ただ、葉一さんは「昔に比べてネットがこれだけ普及したため、誰かと繋がることは容易になりました。だからこそ、『1人』に対する不安感も強いのかなと思っています」と、動画が求められている背景を分析します。
「だからこそ、誰かと一緒に頑張りたい、それが自分の好きな人や慕う人であればなおさら嬉しい。そんな想いがあるのかなと思っています」
葉一さんは休校中に机に向かう子どもたちに向けて、「(休校期間中は)サボろうと思えばいくらでもサボれる。だからこそ、ここで努力をできた人は強いです」とエールを送ります。
YouTubeで公開されている「一緒に勉強する系」の動画は、他にも、チャンネル登録者数123万人の人気クリエイター「ゆきりぬ」さんも公開。1時間の作業動画は、2020年2月29日の公開後、約2週間で12万回以上視聴されています。
日本での「一緒に勉強する系」動画の視聴回数が休校期間中にどれだけ伸びたかなどの正確な数字はありませんが、GoogleのYouTube広報担当者によると、「以前から、『一緒に勉強する系』の動画はトレンドとしてありましたが、今回の休校期間で新たに投稿された動画もあり、全体として視聴回数は伸びています」と話します。

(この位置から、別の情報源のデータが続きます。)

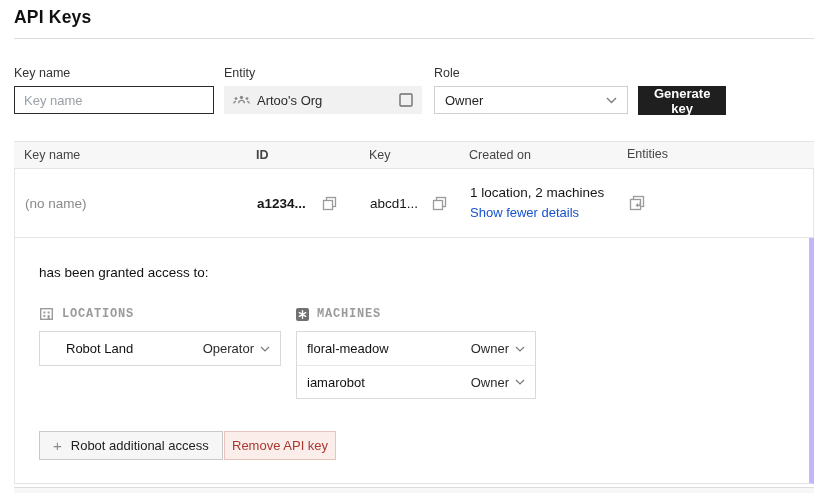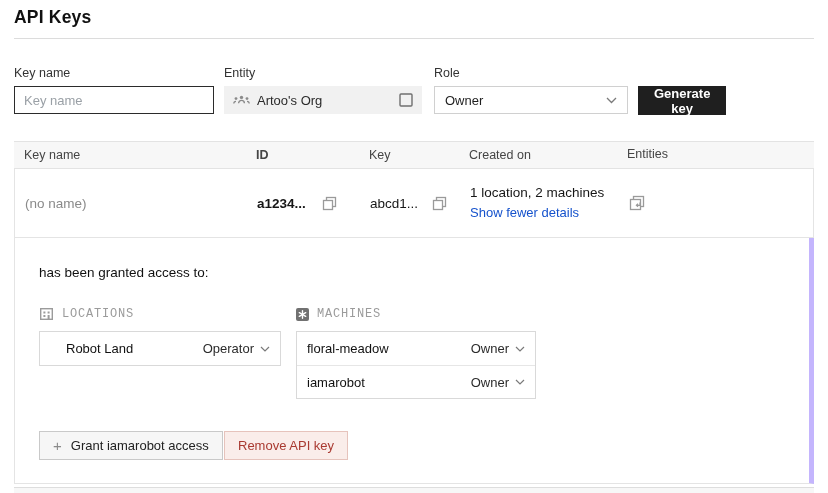"LOCATIONS" .section-head { font-weight: none -> bold }
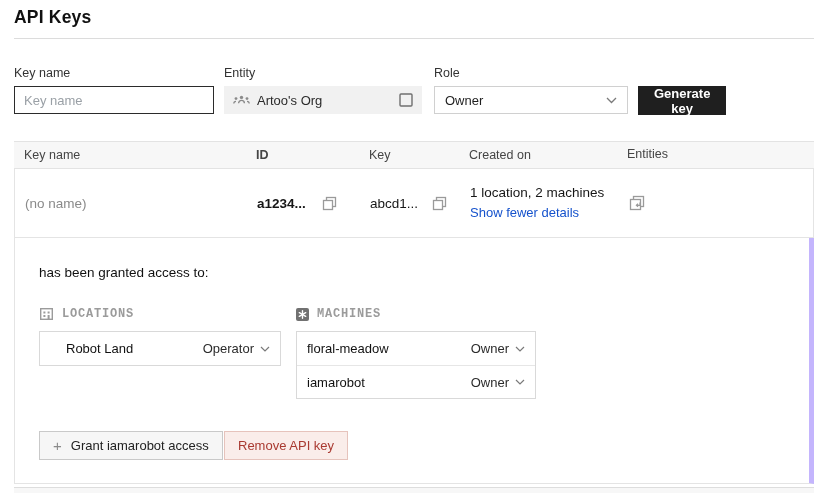"Grant iamarobot access" span { text: Grant iamarobot -> Robot additional }
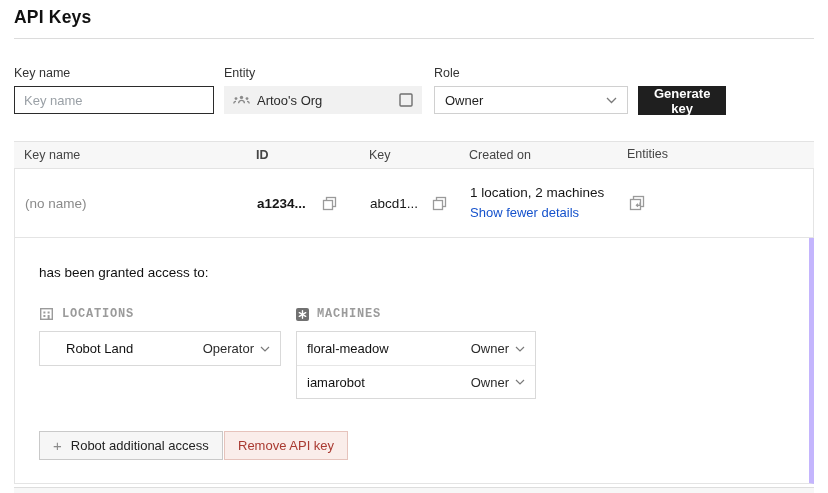"Remove API key" .remove-btn { padding: 0 13px -> 0 7px }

筆者は、1年前、社会福祉士の国家試験のため何年かぶりの受験勉強を経験しました。当時、もし「一緒に勉強する系」動画を知っていたら…多分、見ていました。
子育てしながら勉強していた当時、子どもを寝かしつけた後の深夜、のそのそと起き上がってきてテキストを開いていましたが、正直、もうその時点で疲労困憊状態です。さらに勉強なんて無理無理……と思いつつなんとか乗り切ったのですが、もし当時、オンラインで一緒に勉強してくれる人がいたらやる気と効率は格段に上がっていたと思います。
人の目があることで高まるやる気だってあるんです。
今年の秋、またとある試験を受けようと思っている私ですが、間違いなく、「一緒に勉強する系」動画、見ます。